Sleep, Gender, and Mental Health.
NIH-hosted panel addresses the interconnections
WASHINGTON — Differences in how men and women sleep could explain differences in the neuropsychiatric illnesses they develop, and potentially influence treatment, explained Ruth Benca, MD, PhD, professor and chair of psychiatry and human behavior at the University of California Irvine, at a conference on sleep hosted by the National Institutes of Health.
If a patient presents with a sleeping problem, there’s a strong chance he or she has a psychiatric disorder as well, Benca said at the 2018 Research Conference on Sleep and the Health of Women on Tuesday.
Epidemiological evidence shows certain neurological or neuropsychiatric disorders are more common among men than women.

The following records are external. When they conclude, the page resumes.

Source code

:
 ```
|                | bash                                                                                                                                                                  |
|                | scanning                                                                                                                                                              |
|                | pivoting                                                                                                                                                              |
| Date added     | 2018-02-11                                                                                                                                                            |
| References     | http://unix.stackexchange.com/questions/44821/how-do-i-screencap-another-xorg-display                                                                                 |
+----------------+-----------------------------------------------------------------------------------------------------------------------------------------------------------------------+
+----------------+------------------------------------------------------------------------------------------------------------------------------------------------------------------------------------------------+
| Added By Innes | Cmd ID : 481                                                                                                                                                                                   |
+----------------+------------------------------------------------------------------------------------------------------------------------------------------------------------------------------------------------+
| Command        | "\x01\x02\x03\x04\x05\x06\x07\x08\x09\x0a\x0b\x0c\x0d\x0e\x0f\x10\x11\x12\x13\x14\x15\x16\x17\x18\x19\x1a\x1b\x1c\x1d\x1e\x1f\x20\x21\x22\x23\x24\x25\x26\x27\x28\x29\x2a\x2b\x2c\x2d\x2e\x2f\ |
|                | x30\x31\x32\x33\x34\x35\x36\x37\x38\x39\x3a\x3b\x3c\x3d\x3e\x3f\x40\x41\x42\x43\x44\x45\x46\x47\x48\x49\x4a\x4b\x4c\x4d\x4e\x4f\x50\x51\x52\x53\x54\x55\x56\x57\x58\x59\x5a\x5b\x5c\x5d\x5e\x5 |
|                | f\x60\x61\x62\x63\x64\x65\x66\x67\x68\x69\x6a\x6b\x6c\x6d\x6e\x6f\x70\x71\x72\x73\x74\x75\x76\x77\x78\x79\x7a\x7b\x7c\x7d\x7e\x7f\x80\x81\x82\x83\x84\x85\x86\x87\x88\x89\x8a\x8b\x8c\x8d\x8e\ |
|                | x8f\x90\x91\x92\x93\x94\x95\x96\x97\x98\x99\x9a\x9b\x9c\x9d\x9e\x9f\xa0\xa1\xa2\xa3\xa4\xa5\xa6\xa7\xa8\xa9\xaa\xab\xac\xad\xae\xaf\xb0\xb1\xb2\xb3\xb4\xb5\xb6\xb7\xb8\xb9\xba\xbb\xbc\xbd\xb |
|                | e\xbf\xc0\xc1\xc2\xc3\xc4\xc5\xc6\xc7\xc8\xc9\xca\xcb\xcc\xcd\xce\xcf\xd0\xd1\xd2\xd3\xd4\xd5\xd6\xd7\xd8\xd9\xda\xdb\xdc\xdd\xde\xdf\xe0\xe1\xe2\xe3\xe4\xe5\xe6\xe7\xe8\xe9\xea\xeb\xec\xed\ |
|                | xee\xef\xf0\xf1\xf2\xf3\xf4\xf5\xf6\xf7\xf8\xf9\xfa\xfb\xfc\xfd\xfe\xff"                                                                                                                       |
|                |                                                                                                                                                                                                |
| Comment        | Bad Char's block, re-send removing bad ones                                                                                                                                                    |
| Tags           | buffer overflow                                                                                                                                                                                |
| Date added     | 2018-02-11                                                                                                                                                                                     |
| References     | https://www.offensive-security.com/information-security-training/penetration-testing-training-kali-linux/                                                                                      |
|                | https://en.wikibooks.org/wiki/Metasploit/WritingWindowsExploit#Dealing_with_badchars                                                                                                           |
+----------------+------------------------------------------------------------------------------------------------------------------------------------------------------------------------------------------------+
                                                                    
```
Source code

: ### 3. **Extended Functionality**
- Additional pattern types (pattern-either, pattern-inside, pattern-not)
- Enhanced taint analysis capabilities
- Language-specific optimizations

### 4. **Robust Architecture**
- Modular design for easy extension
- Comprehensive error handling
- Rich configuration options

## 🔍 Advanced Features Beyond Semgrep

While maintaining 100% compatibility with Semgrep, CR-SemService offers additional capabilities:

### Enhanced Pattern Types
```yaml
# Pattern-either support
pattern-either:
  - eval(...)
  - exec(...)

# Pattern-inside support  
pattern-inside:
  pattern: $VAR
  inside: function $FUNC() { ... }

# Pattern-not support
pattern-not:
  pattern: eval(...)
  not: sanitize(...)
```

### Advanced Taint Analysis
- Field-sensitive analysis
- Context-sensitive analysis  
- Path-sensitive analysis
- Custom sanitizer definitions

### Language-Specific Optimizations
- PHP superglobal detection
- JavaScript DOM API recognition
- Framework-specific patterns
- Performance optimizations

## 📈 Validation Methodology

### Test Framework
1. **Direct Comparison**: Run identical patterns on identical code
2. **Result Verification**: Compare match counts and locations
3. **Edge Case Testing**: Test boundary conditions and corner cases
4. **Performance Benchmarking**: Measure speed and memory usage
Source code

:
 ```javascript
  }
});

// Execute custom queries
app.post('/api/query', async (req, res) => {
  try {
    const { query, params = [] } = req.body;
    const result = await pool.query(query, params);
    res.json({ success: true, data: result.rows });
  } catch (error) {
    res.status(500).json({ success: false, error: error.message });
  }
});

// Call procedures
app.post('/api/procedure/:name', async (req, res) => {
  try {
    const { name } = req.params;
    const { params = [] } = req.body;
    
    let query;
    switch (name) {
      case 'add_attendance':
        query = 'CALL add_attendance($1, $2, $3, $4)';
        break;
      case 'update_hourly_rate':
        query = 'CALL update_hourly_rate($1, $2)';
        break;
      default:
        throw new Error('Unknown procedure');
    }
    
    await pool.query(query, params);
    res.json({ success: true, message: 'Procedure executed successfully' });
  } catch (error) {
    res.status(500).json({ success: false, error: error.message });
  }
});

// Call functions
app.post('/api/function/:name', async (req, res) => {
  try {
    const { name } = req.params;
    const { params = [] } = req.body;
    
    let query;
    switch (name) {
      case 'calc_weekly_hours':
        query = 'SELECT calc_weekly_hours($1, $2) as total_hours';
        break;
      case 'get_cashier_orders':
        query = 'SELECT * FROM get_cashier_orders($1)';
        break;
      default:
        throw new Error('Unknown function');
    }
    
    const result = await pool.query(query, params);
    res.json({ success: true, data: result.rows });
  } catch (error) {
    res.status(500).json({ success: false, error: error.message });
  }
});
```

For example schizophrenia is more common in men and Alzheimer’s disease is more common in women, Benca said.
At the meeting, Benca pondered whether differences in how men and women sleep affect development of these disorders.
“It’s actually surprising how little we know,” Benca said, given how much sleep research there’s been in humans and animals.
There is some evidence that women get more sleep than men — which is controversial — but what’s been found more consistently is that women have more slow wave activity (a stage 3 sleep phenomenon) in the prefrontal region than men, and more stage 2 spindle activity, Benca said.
However, the reasons for these differences aren’t clear, she said.
Women also tend to go to sleep earlier and wake up earlier than men, have higher rates of insomnia and restless leg syndrome, and lower rates of sleep apnea, Benca noted.
In looking at particular sleep disturbances and their relationship with psychiatric disorders, Benca spotlighted findings in three areas: depression, schizophrenia, and Alzheimer’s disease.
Depression and Insomnia
Chronic insomnia is highly predictive of developing depression, Benca said, noting that those with insomnia are 2.5 times as likely to develop depression, compared to people without sleep problems.
This is not a trivial connection, Benca stressed, since depression is the leading cause of disability worldwide. Also, women have twice the rates of depression as men, she said.
This, of course, begs the question of whether women are more likely to get depressed because of their higher risk for insomnia. But regrettably, said Benca, very few studies look at sex differences in depression.
There has been some research to suggest a “dramatic increase” in slow wave activity in depressed women compared to depressed men who did not show any significant difference. (Women who aren’t depressed already show more slow wave activity than men who aren’t depressed, she clarified.)
While it’s not clear what these differences mean, some of this slow wave activity has been linked to some features of depression, Benca noted.
Also, a handful of studies focused on people with major depression and insomnia have shown that treating insomnia and depression, using either medication or cognitive behavioral therapy for insomnia, can more rapidly improve depression, Benca said. But whether treating insomnia can actually prevent depression or other mood disorders is still not certain, she added.
“In terms of clinical practice, we recommend that insomnia needs to be a target of treatment along with specific treatment for depression in patients with mood disorders,” Benca wrote.
Insomnia is associated with a 1.5-fold greater risk of Alzheimer’s disease. Women have higher rates of insomnia especially after menopause. Women also have higher rates of Alzheimer’s disease — about two-thirds of patients with Alzheimer’s are women — Benca noted.
Alzheimer’s disease is thought to be caused by an accumulation of amyloid plaque and tau protein tangles in the brain. Amyloid protein is cleared from the brain during sleep. In studies that use self-reported measures of sleep, poor sleep was found to be linked to greater amyloid load, Benca explained.
Another wrinkle is that chronic inflammation has been found to “promote” the pathology of Alzheimer’s and sleep loss can increase neuroinflammation.
These connections, for Benca, bring up another question: Could insomnia be contributing in a causal way to these higher rates of Alzheimer’s disease in women?
In her presentation, Benca also considered the connections between sleep and schizophrenia. The rate of schizophrenia in men is 1.4 times higher than in women, she said. Not only do more men have the disease than women, they also begin to develop the disease sooner and respond less well to medication. But sex-linked genetic risk has not been found in schizophrenia, Benca said.
Curiously, said Benca, “people with schizophrenia tend to lose their sleep spindles.” First-degree relatives of people with schizophrenia also seem to show deficits in spindle activity, Benca said. And some research has found increasing spindle activity with medication improves cognitive function in people with schizophrenia, she said.
That women have more sleep spindles than men led Benca to more questions. Could women be protected from schizophrenia due to their higher rates of sleep spindles? Can a paucity of these spindles help identify people with schizophrenia?
Clearly, more research is needed, Benca concluded.
The 2018 Research Conference on Sleep and the Health of Women is a collaborative program from the National Center on Sleep Disorders Research (NCSDR) of the National Heart, Lung, and Blood Institute (NHLBI), the NIH Office of Research on Women’s Health, and the Health and Human Services Office on Women’s Health as well as members of the trans NIH Sleep Research Coordinating Committee and other federal agencies.